▶ **TASKS FOR THIS EXERCISE**
(1) Answer from the Hadoop commit message: (a) What is the new revision number? (b) Which method does the fix invoke in a separate thread? (c) Which Java source file was modified?
(2) Pick up the Hadoop commit message after its last line and carry it on.

*** Opening of EXCERPT ***

You are viewing a plain text version of this content. The canonical link for it is here.
Posted to common-commits@hadoop.apache.org by dd...@apache.org on 2008/12/12 08:56:37 UTC

svn commit: r725939 - in /hadoop/core/trunk: CHANGES.txt src/mapred/org/apache/hadoop/mapred/ReduceTask.java

Author: ddas
Date: Thu Dec 11 23:56:37 2008
New Revision: 725939

URL: http://svn.apache.org/viewvc?rev=725939&view=rev
Log:
HADOOP-4683. Fixes Reduce shuffle scheduler to invoke getMapCompletionEvents in a separate thread. Contributed by Jothi Padmanabhan.

Modified:
    hadoop/core/trunk/CHANGES.txt
    hadoop/core/trunk/src/mapred/org/apache/hadoop/mapred/ReduceTask.java

Modified: hadoop/core/trunk/CHANGES.txt
URL: http://svn.apache.org/viewvc/hadoop/core/trunk/CHANGES.txt?rev=725939&r1=725938&r2=725939&view=diff
==============================================================================
--- hadoop/core/trunk/CHANGES.txt (original)
+++ hadoop/core/trunk/CHANGES.txt Thu Dec 11 23:56:37 2008
@@ -233,6 +233,9 @@
     based on the rack/host that has the most number of bytes.
     (Jothi Padmanabhan via ddas)
 
+    HADOOP-4683. Fixes Reduce shuffle scheduler to invoke getMapCompletionEvents
+    in a separate thread. (Jothi Padmanabhan via ddas)

*** Close of EXCERPT ***
*** Opening of INPUT DATA ***

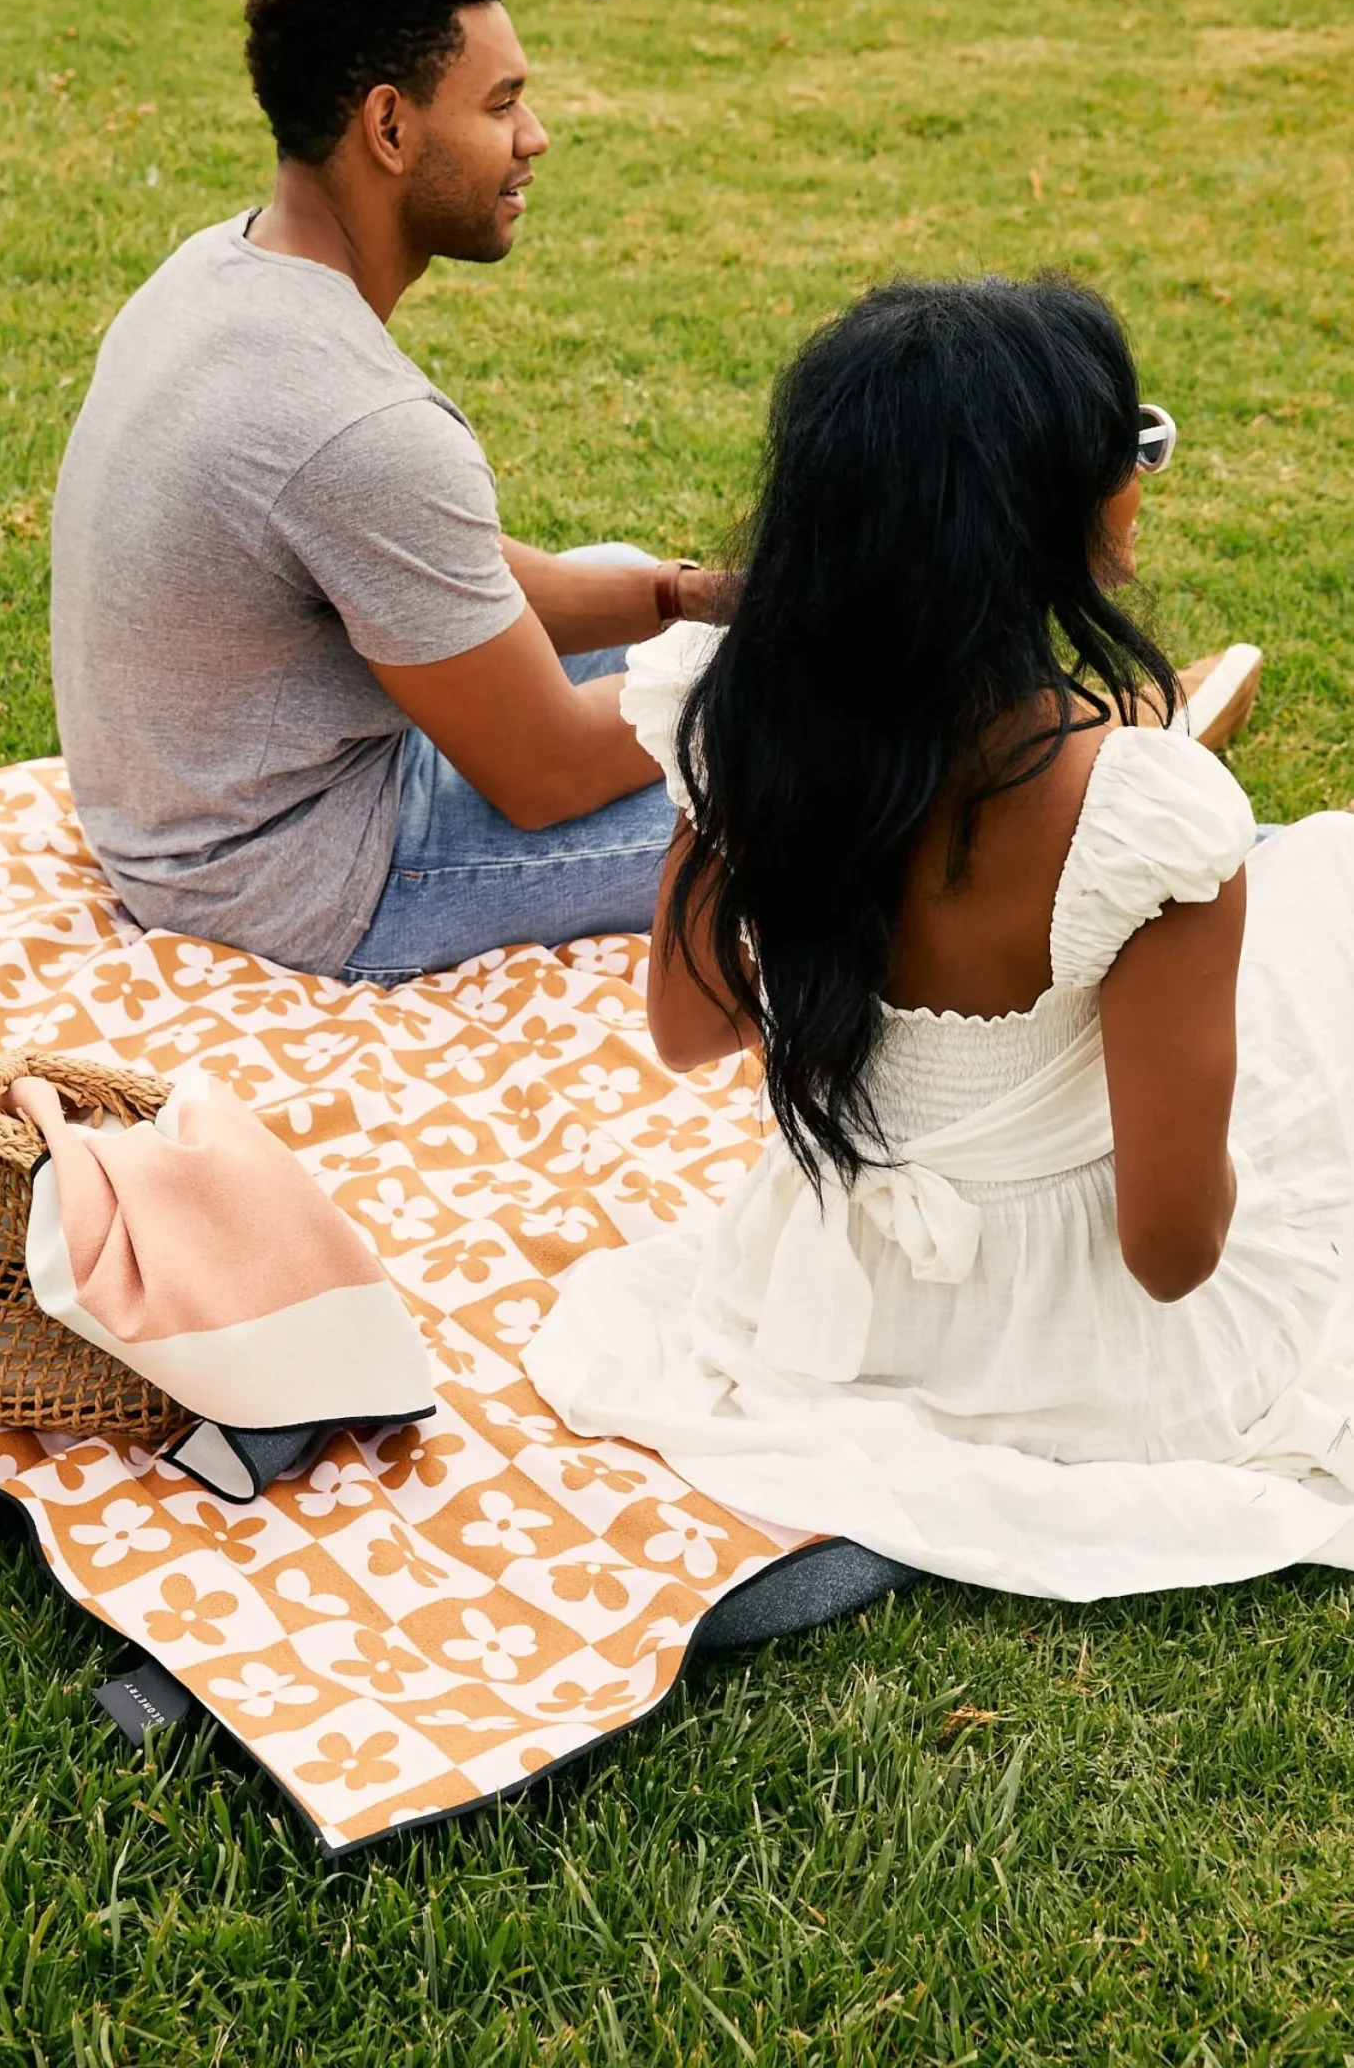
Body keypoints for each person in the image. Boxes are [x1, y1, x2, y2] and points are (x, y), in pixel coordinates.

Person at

*** Close of INPUT DATA ***

▶ **EXPECTED OUTPUTS**
(1)
(a) 725939
(b) getMapCompletionEvents
(c) ReduceTask.java

(2)
+
   BUG FIXES
 
     HADOOP-4204. Fix findbugs warnings related to unused variables, naive

Modified: hadoop/core/trunk/src/mapred/org/apache/hadoop/mapred/ReduceTask.java
URL: http://svn.apache.org/viewvc/hadoop/core/trunk/src/mapred/org/apache/hadoop/mapred/ReduceTask.java?rev=725939&r1=725938&r2=725939&view=diff
==============================================================================
--- hadoop/core/trunk/src/mapred/org/apache/hadoop/mapred/ReduceTask.java (original)
+++ hadoop/core/trunk/src/mapred/org/apache/hadoop/mapred/ReduceTask.java Thu Dec 11 23:56:37 2008
@@ -44,6 +44,7 @@
 import java.util.Set;
 import java.util.SortedSet;
 import java.util.TreeSet;
+import java.util.concurrent.ConcurrentHashMap;
 
 import org.apache.commons.logging.Log;
 import org.apache.commons.logging.LogFactory;
@@ -514,11 +515,6 @@
     private Set<String> uniqueHosts;
     
     /**
-     * the last time we polled the job tracker
-     */
-    private long lastPollTime;
-    
-    /**
      * A reference to the RamManager for writing the map outputs to.
      */
     
@@ -544,6 +540,11 @@
      * A flag to indicate when to exit localFS merge
      */
     private volatile boolean exitLocalFSMerge = false;
+
+    /** 
+     * A flag to indicate when to exit getMapEvents thread 
+     */
+    private volatile boolean exitGetMapEvents = false;
     
     /**
      * When we accumulate maxInMemOutputs number of files in ram, we merge/spill
@@ -604,7 +605,7 @@
     /**
      * Maximum number of fetch-retries per-map.
      */
-    private int maxFetchRetriesPerMap;
+    private volatile int maxFetchRetriesPerMap;
     
     /**
      * Combiner class to run during in-memory merge, if defined.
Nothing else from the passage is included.